I have worked in diverse media since the mid-1980s and my art references and reveres the natural world. I look forward to continuing an exploration of media and technique for the remainder of my art-making years.
Encaustic monotype is a magical and exciting process. My current series of landscapes depicts existing and imaginary places. I call on the memory of landscapes with imagination playing the largest role in my work. The shapes and forms of undiscovered landscapes come to life as I develop the prints with repeated applications of color.
Earlier prints recall the beaches and shorelines of the Pacific NW while the recent landscapes show the craggy mesas and high deserts of northern New Mexico.
New Mexico has many lonely stretches: mile upon mile of desolate and barren land. The emptiness arouses various emotions in us including awe for its eerie beauty, a protective desire to keep the land untouched and preserved from development, or a vague uneasiness over its wildness and lack of human habitation. In contrast, the mountain ranges and sunsets of New Mexico inspire our reverence.

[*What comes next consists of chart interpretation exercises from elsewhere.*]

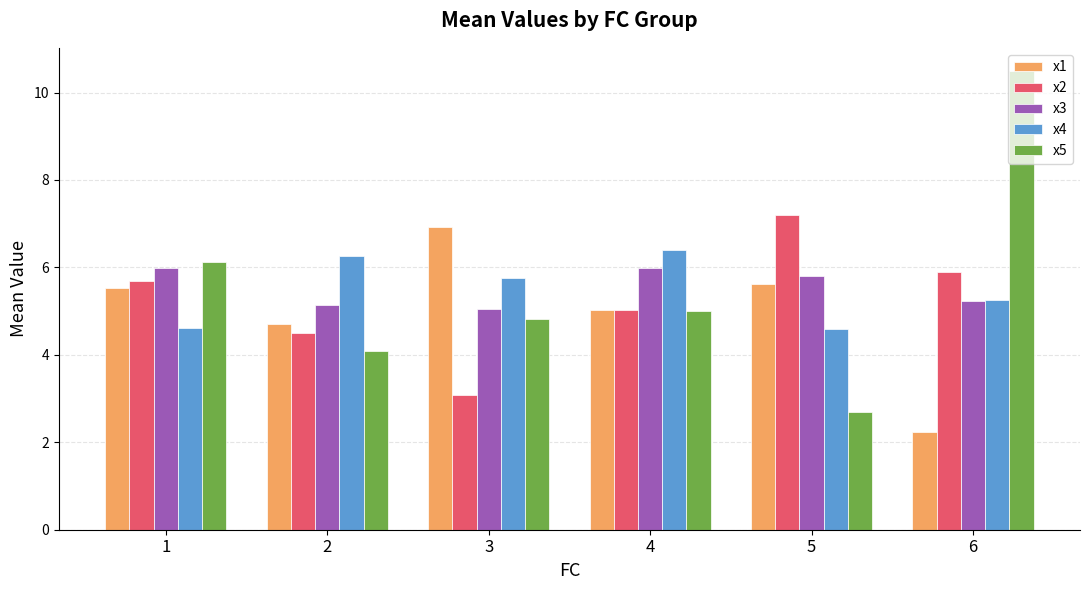

Is it true that x1 equals 3.9 at 5?

False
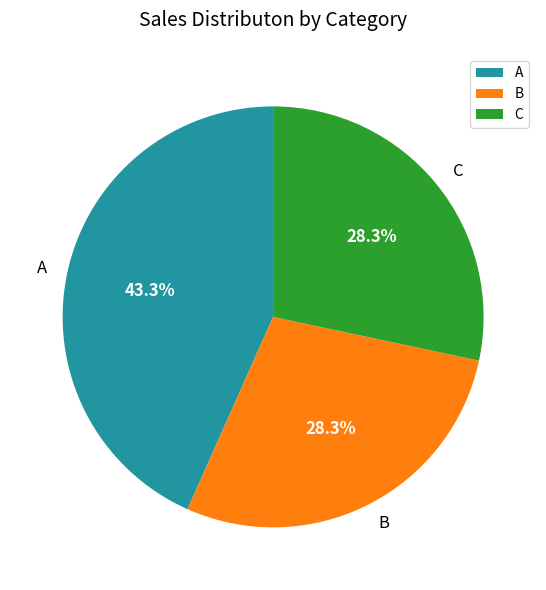

Which slice is the largest?

A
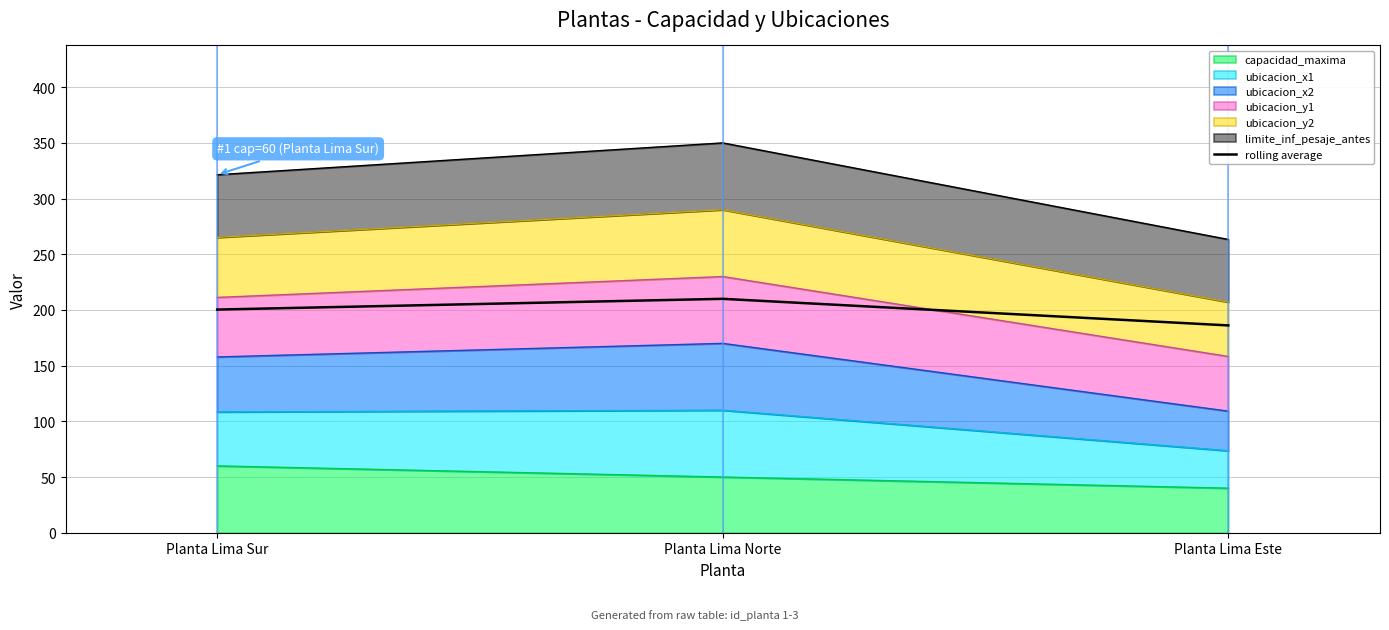

What is the difference between the second highest and minimum values?

14.2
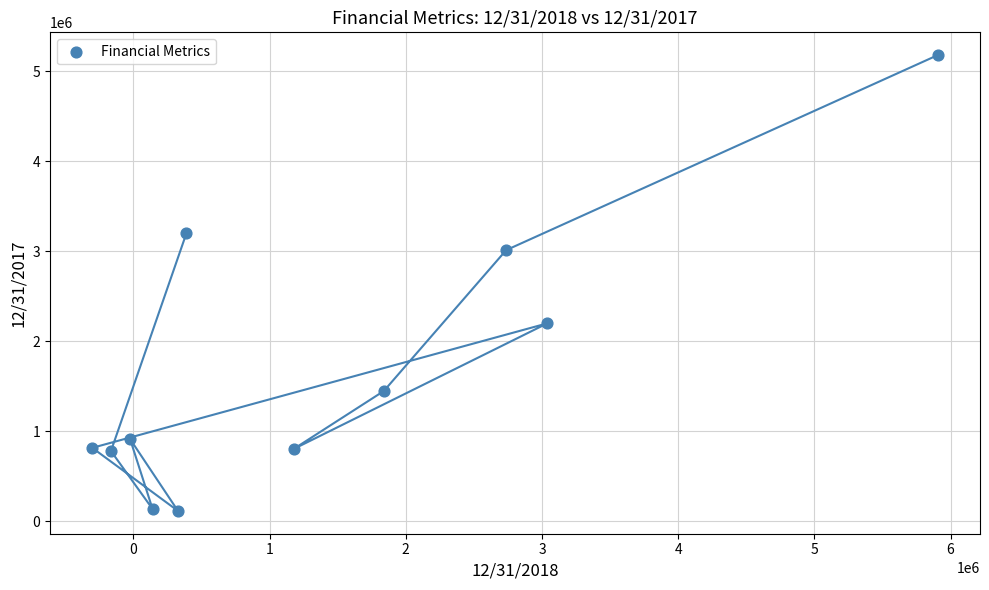

What is the range of X values (max minus min)?

6208507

The encaustic printing process is mercurial and the paints melt and blend in a way that can only be loosely controlled at first. I use a “hot box” with an aluminum surface that heats up and melts the encaustic paints which immediately fuse with paper under lightly applied pressure. Encaustics cool quickly and a composition on paper can then be intentionally developed with tools and by over-printing additional colors to add texture or layers of color to create depth.
The encaustic paints heat up and cool off, much like the day-to-night temperatures of the land. This process of hot and cold echoes the fiery heat of the New Mexico desert during the day and the cooler temperatures at night. I use “scorched earth” colors like yellow ochre, copper and sienna, and the reflected sunset and twilight shadow colors of burnt scarlet and violet which later deepen to indigo under darkening skies.
My mixed media assemblages of found objects in wooden boxes evolved from earlier paintings and pastels related to plant forms. The new three-dimensional format challenged me to configure composition in new ways. I painted encaustic wax panels, collaged and stamped rice papers, and printed monotypes in combination with seed pods, branches, bone and coral. I enjoy assembling objects with my printed images and playing with unusual combinations of dissimilar objects.
Time spent in Western Australia and Japan subtly influenced my aesthetic approach. The assemblages reflect the Japanese concept of wabi sabi -- the beauty of imperfect, unpolished and impermanent things. The worn wooden boxes bear the patina of age, their compartments can be irregular, and the plant materials will gradually fade and change over time.